#### Given data
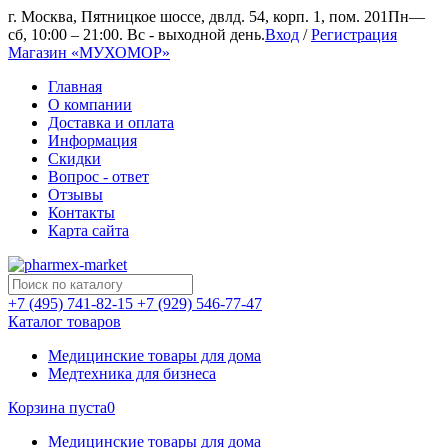
г. Москва, Пятницкое шоссе, двлд. 54, корп. 1, пом. 201
Пн—
сб, 10:00 – 21:00. Вс - выходной день.
Вход
/
Регистрация
Магазин «МУХОМОР»
Главная
О компании
Доставка и оплата
Информация
Скидки
Вопрос - ответ
Отзывы
Контакты
Карта сайта
+7 (495) 741-82-15
+7 (929) 546-77-47
Каталог товаров
Медицинские товары для дома
Медтехника для бизнеса
Корзина пуста
0
Медицинские товары для дома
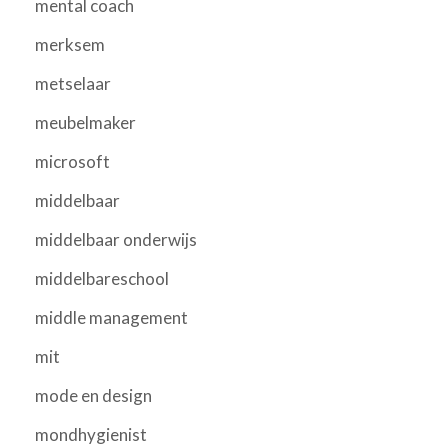
mental coach
merksem
metselaar
meubelmaker
microsoft
middelbaar
middelbaar onderwijs
middelbareschool
middle management
mit
mode en design
mondhygienist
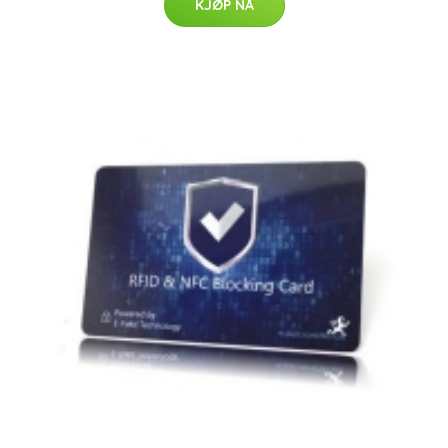
KJØP NÅ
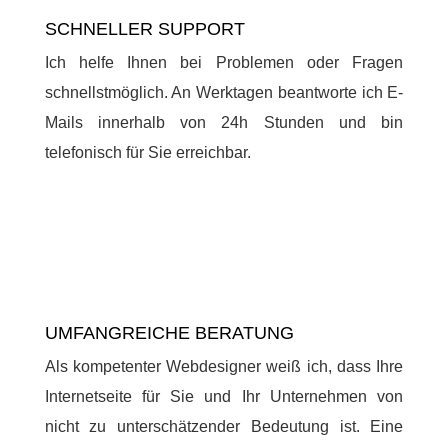
SCHNELLER SUPPORT
Ich helfe Ihnen bei Problemen oder Fragen
schnellstmöglich. An Werktagen beantworte ich E-
Mails innerhalb von 24h Stunden und bin
telefonisch für Sie erreichbar.
UMFANGREICHE BERATUNG
Als kompetenter Webdesigner weiß ich, dass Ihre
Internetseite für Sie und Ihr Unternehmen von
nicht zu unterschätzender Bedeutung ist. Eine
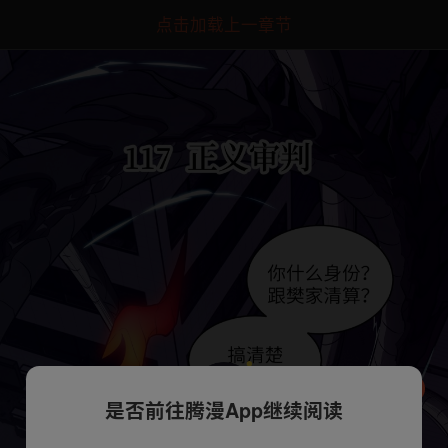
点击加载上一章节
是否前往腾漫App继续阅读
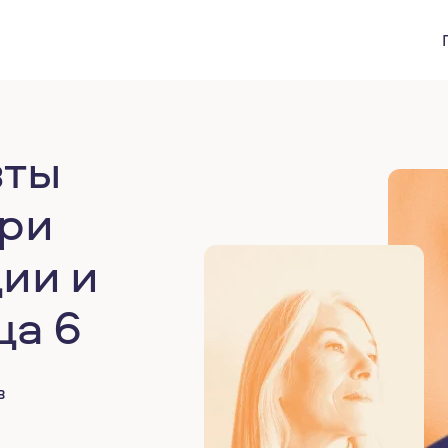
вты
ри
ии и
ца 6
в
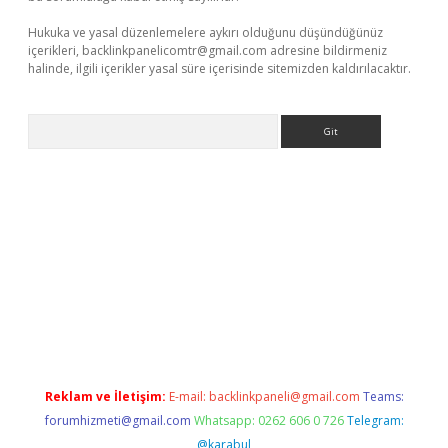
Hukuka ve yasal düzenlemelere aykırı olduğunu düşündüğünüz
içerikleri,
backlinkpanelicomtr@gmail.com
adresine bildirmeniz
halinde, ilgili içerikler yasal süre içerisinde sitemizden kaldırılacaktır.
Arama
t x
Reklam ve İletişim:
E-mail:
backlinkpaneli@gmail.com
Teams:
forumhizmeti@gmail.com
Whatsapp: 0262 606 0 726
Telegram:
@karabul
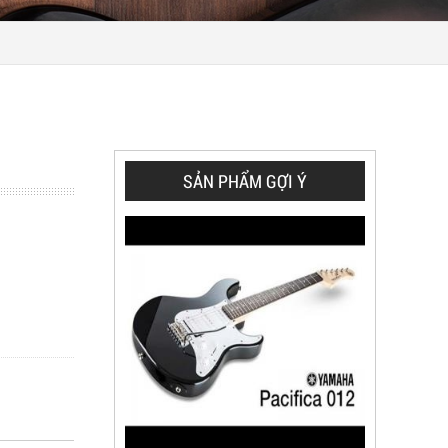
SẢN PHẨM GỢI Ý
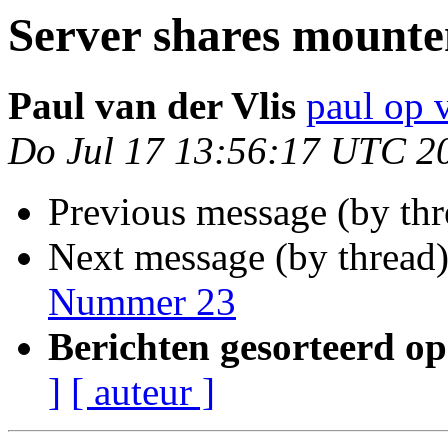
Server shares mounte
Paul van der Vlis
paul op 
Do Jul 17 13:56:17 UTC 2
Previous message (by th
Next message (by thread
Nummer 23
Berichten gesorteerd op
]
[ auteur ]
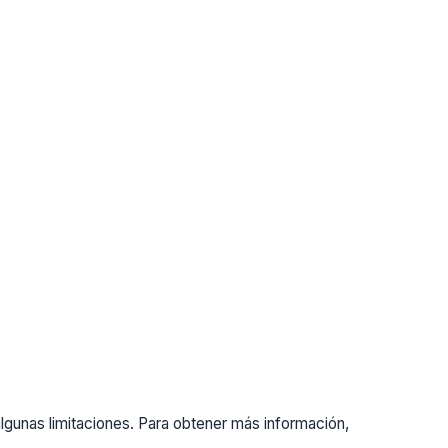
gunas limitaciones. Para obtener más información,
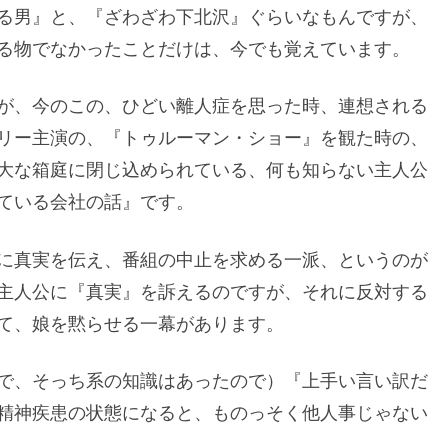
る男』と、『ざわざわ下北沢』ぐらいなもんですが、
る物でなかったことだけは、今でも覚えています。
が、今のこの、ひどい離人症を思った時、連想される
リー主演の、『トゥルーマン・ショー』を観た時の、
大な箱庭に閉じ込められている、何も知らない主人公
ている会社の話』です。
に真実を伝え、番組の中止を求める一派、というのが
主人公に『真実』を訴えるのですが、それに反対する
て、娘を黙らせる一幕があります。
で、そっち系の知識はあったので）『上手い言い訳だ
精神疾患の状態になると、ものっそく他人事じゃない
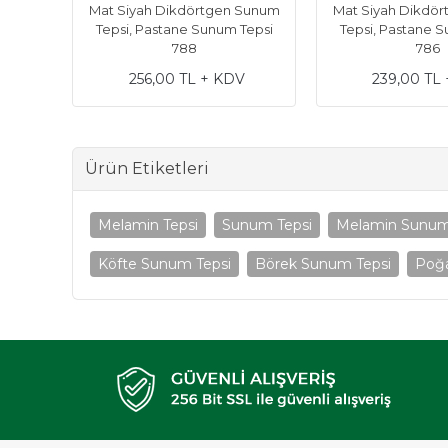
Mat Siyah Dikdörtgen Sunum
Mat Siyah Dikdö
Tepsi, Pastane Sunum Tepsi
Tepsi, Pastane 
788
786
256,00 TL + KDV
239,00 TL
Ürün Etiketleri
Melamin Tepsi
Sunum Tepsi
Melamin Sunum 
Köfte Sunum Tepsi
Börek Sunum Tepsi
Poğ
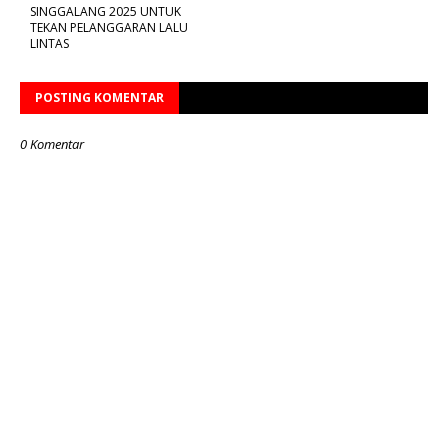
SINGGALANG 2025 UNTUK
TEKAN PELANGGARAN LALU
LINTAS
POSTING KOMENTAR
0 Komentar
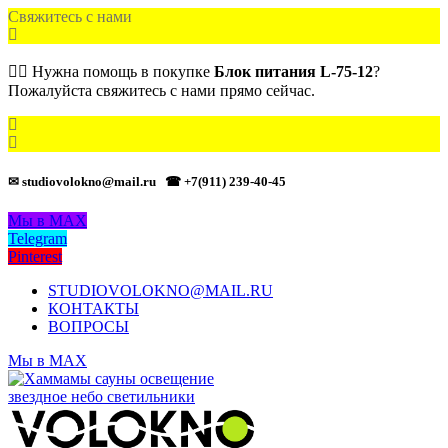
Свяжитесь с нами
🙋‍♂️ Нужна помощь в покупке
Блок питания L-75-12
?
Пожалуйста свяжитесь с нами прямо сейчас.
✉ studiovolokno@mail.ru
☎ +7(911) 239-40-45
Мы в MAX
Telegram
Pinterest
STUDIOVOLOKNO@MAIL.RU
КОНТАКТЫ
ВОПРОСЫ
Мы в MAX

#### Prompt
Can you copy every line of text in the data above word for word, without the pictures?

#### Response to the task
г. Москва, Пятницкое шоссе, двлд. 54, корп. 1, пом. 201
Пн—
сб, 10:00 – 21:00. Вс - выходной день.
Вход
/
Регистрация
Магазин «МУХОМОР»
Главная
О компании
Доставка и оплата
Информация
Скидки
Вопрос - ответ
Отзывы
Контакты
Карта сайта
+7 (495) 741-82-15
+7 (929) 546-77-47
Каталог товаров
Медицинские товары для дома
Медтехника для бизнеса
Корзина пуста
0
Медицинские товары для дома
mental coach
merksem
metselaar
meubelmaker
microsoft
middelbaar
middelbaar onderwijs
middelbareschool
middle management
mit
mode en design
mondhygienist
KJØP NÅ
SCHNELLER SUPPORT
Ich helfe Ihnen bei Problemen oder Fragen
schnellstmöglich. An Werktagen beantworte ich E-
Mails innerhalb von 24h Stunden und bin
telefonisch für Sie erreichbar.
UMFANGREICHE BERATUNG
Als kompetenter Webdesigner weiß ich, dass Ihre
Internetseite für Sie und Ihr Unternehmen von
nicht zu unterschätzender Bedeutung ist. Eine
点击加载上一章节
是否前往腾漫App继续阅读
вты
ри
ии и
ца 6
в
Hukuka ve yasal düzenlemelere aykırı olduğunu düşündüğünüz
içerikleri,
backlinkpanelicomtr@gmail.com
adresine bildirmeniz
halinde, ilgili içerikler yasal süre içerisinde sitemizden kaldırılacaktır.
Arama
t x
Reklam ve İletişim:
E-mail:
backlinkpaneli@gmail.com
Teams:
forumhizmeti@gmail.com
Whatsapp: 0262 606 0 726
Telegram:
@karabul
SẢN PHẨM GỢI Ý
Server shares mounte
Paul van der Vlis
paul op 
Do Jul 17 13:56:17 UTC 2
Previous message (by th
Next message (by thread
Nummer 23
Berichten gesorteerd op
]
[ auteur ]
gunas limitaciones. Para obtener más información,
る男』と、『ざわざわ下北沢』ぐらいなもんですが、
る物でなかったことだけは、今でも覚えています。
が、今のこの、ひどい離人症を思った時、連想される
リー主演の、『トゥルーマン・ショー』を観た時の、
大な箱庭に閉じ込められている、何も知らない主人公
ている会社の話』です。
に真実を伝え、番組の中止を求める一派、というのが
主人公に『真実』を訴えるのですが、それに反対する
て、娘を黙らせる一幕があります。
で、そっち系の知識はあったので）『上手い言い訳だ
精神疾患の状態になると、ものっそく他人事じゃない
Mat Siyah Dikdörtgen Sunum
Mat Siyah Dikdö
Tepsi, Pastane Sunum Tepsi
Tepsi, Pastane 
788
786
256,00 TL + KDV
239,00 TL
Ürün Etiketleri
Melamin Tepsi
Sunum Tepsi
Melamin Sunum 
Köfte Sunum Tepsi
Börek Sunum Tepsi
Poğ
SINGGALANG 2025 UNTUK
TEKAN PELANGGARAN LALU
LINTAS
POSTING KOMENTAR
0 Komentar
Свяжитесь с нами
🙋‍♂️ Нужна помощь в покупке
Блок питания L-75-12
?
Пожалуйста свяжитесь с нами прямо сейчас.
✉ studiovolokno@mail.ru
☎ +7(911) 239-40-45
Мы в MAX
Telegram
Pinterest
STUDIOVOLOKNO@MAIL.RU
КОНТАКТЫ
ВОПРОСЫ
Мы в MAX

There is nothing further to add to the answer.